Boolean Field in Oracle
Yesterday I wanted to add a boolean field to an Oracle table. However, there isn't actually a boolean data type in Oracle. Does anyone here know the best way to simulate a boolean? Googling the subject discovered several approaches
Use an integer and just don't bother assigning anything other than 0 or 1 to it.
Use a char field with 'Y' or 'N' as the only two values.
Use an enum with the CHECK constraint.
Do experienced Oracle developers know which approach is preferred/canonical?
I found this link useful.
Here is the paragraph highlighting some of the pros/cons of each approach.
The most commonly seen design is to imitate the many Boolean-like flags that Oracle's data dictionary views use, selecting 'Y' for true and 'N' for false.
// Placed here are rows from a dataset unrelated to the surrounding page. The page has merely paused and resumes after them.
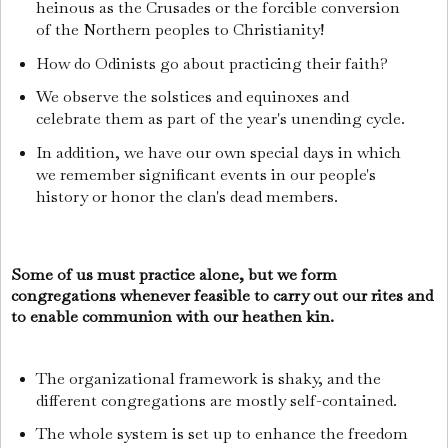
heinous as the Crusades or the forcible conversion
of the Northern peoples to Christianity!
How do Odinists go about practicing their faith?
We observe the solstices and equinoxes and
celebrate them as part of the year's unending cycle.
In addition, we have our own special days in which
we remember significant events in our people's
history or honor the clan's dead members.
Some of us must practice alone, but we form
congregations whenever feasible to carry out our rites and
to enable communion with our heathen kin.
The organizational framework is shaky, and the
different congregations are mostly self-contained.
The whole system is set up to enhance the freedom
However, to interact correctly with host environments, such as JDBC, OCCI, and other programming environments, it's better to select 0 for false and 1 for true so it can work correctly with the getBoolean and setBoolean functions.
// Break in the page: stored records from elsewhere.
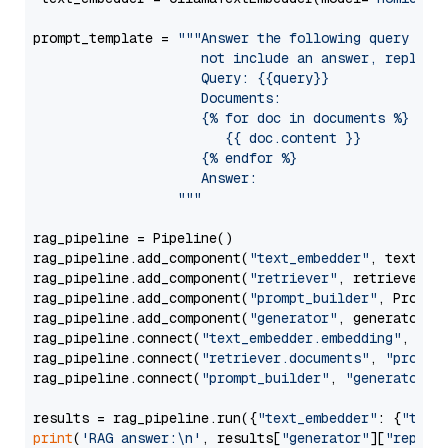
prompt_template = 
"""Answer the following query base
                     not include an answer, reply wi
                     Query: {{query}}

                     Documents:

                     {% for doc in documents %}

                        {{ doc.content }}

                     {% endfor %}

                     Answer: 

                  """
rag_pipeline = Pipeline()

rag_pipeline.add_component(
"text_embedder"
, text_emb
rag_pipeline.add_component(
"retriever"
, retriever)

rag_pipeline.add_component(
"prompt_builder"
, PromptB
rag_pipeline.add_component(
"generator"
, generator)

rag_pipeline.connect(
"text_embedder.embedding"
, 
"re
rag_pipeline.connect(
"retriever.documents"
, 
"prompt
rag_pipeline.connect(
"prompt_builder"
, 
"generator"
)

results = rag_pipeline.run({
"text_embedder"
: {
"text
print
(
'RAG answer:\n'
, results[
"generator"
][
"replie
Basically they advocate method number 2, for efficiency's sake, using
getBoolean()
etc.) with a check constraint Their example:
create table tbool (bool char check (bool in (0,1));
insert into tbool values(0);
insert into tbool values(1);`
Oracle itself uses Y/N for Boolean values. For completeness it should be noted that pl/sql has a boolean type, it is only tables that do not.
If you are using the field to indicate whether the record needs to be processed or not you might consider using Y and NULL as the values. This makes for a very small (read fast) index that takes very little space.
To use the least amount of space you should use a CHAR field constrained to 'Y' or 'N'. Oracle doesn't support BOOLEAN, BIT, or TINYINT data types, so CHAR's one byte is as small as you can get.